> [Your task]:
Examine the material below. Gather every line in which the string "that" appears.

==========

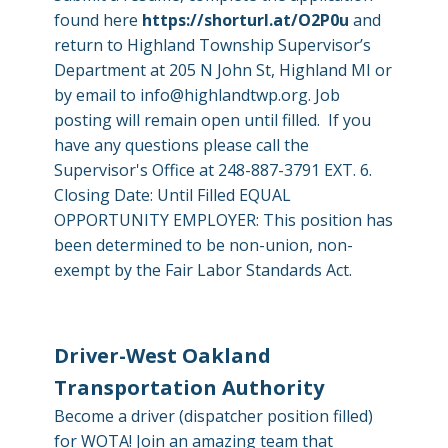
found here
https://shorturl.at/O2P0u
and
return to Highland Township Supervisor’s
Department at 205 N John St, Highland MI or
by email to
info@highlandtwp.org
. Job
posting will remain open until filled. If you
have any questions please call the
Supervisor's Office at 248-887-3791 EXT. 6.
Closing Date: Until Filled EQUAL
OPPORTUNITY EMPLOYER: This position has
been determined to be non-union, non-
exempt by the Fair Labor Standards Act.
Driver-West Oakland
Transportation Authority
Become a driver (dispatcher position filled)
for WOTA! Join an amazing team that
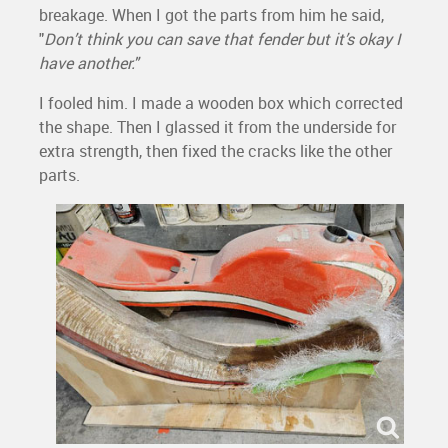
breakage. When I got the parts from him he said,
"
Don’t think you can save that fender but it’s okay I
have another."
I fooled him. I made a wooden box which corrected
the shape. Then I glassed it from the underside for
extra strength, then fixed the cracks like the other
parts.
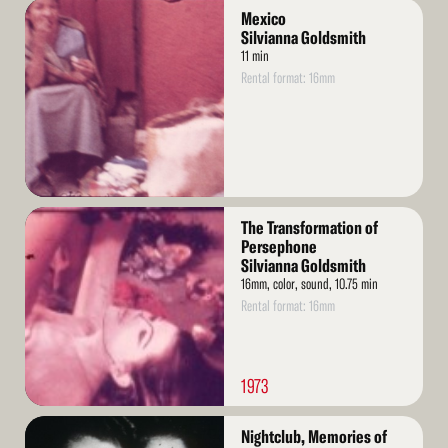
Read
Mexico
More
Silvianna Goldsmith
11 min
Rental format: 16mm
Read
The Transformation of
More
Persephone
Silvianna Goldsmith
16mm, color, sound, 10.75 min
Rental format: 16mm
1973
Read
Nightclub, Memories of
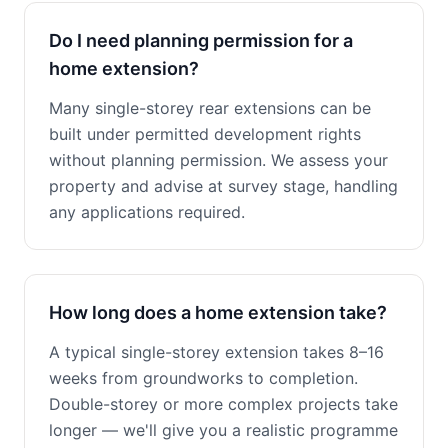
Do I need planning permission for a
home extension?
Many single-storey rear extensions can be
built under permitted development rights
without planning permission. We assess your
property and advise at survey stage, handling
any applications required.
How long does a home extension take?
A typical single-storey extension takes 8–16
weeks from groundworks to completion.
Double-storey or more complex projects take
longer — we'll give you a realistic programme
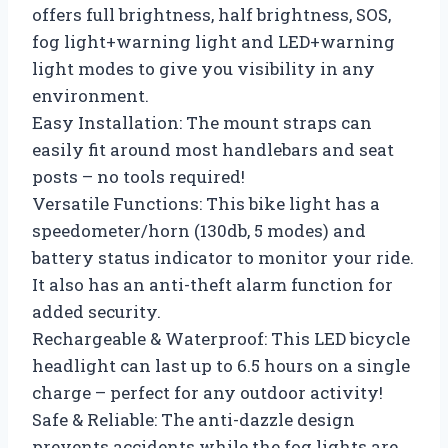
offers full brightness, half brightness, SOS,
fog light+warning light and LED+warning
light modes to give you visibility in any
environment.
Easy Installation: The mount straps can
easily fit around most handlebars and seat
posts – no tools required!
Versatile Functions: This bike light has a
speedometer/horn (130db, 5 modes) and
battery status indicator to monitor your ride.
It also has an anti-theft alarm function for
added security.
Rechargeable & Waterproof: This LED bicycle
headlight can last up to 6.5 hours on a single
charge – perfect for any outdoor activity!
Safe & Reliable: The anti-dazzle design
prevents accidents while the fog lights are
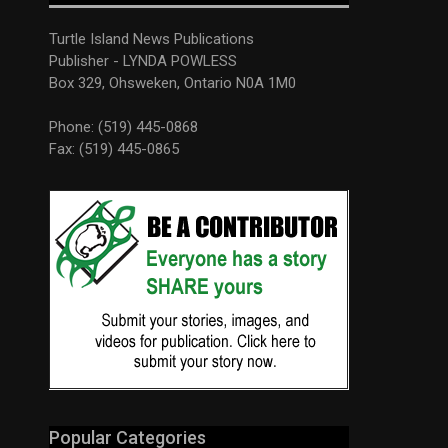
Turtle Island News Publications
Publisher - LYNDA POWLESS
Box 329, Ohsweken, Ontario N0A 1M0
Phone: (519) 445-0868
Fax: (519) 445-0865
Popular Categories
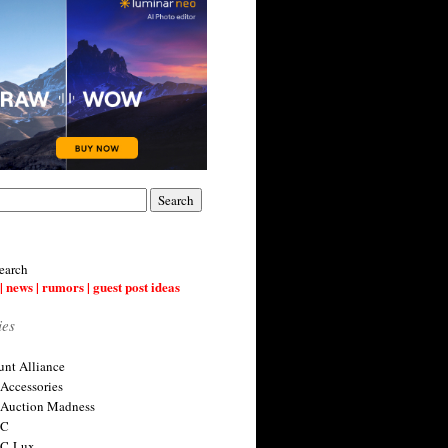
earch
| news | rumors | guest post ideas
ies
nt Alliance
 Accessories
 Auction Madness
 C
 C-Lux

==========

> [Result of the task]:
for WOTA! Join an amazing team that
Don’t think you can save that fender but it’s okay I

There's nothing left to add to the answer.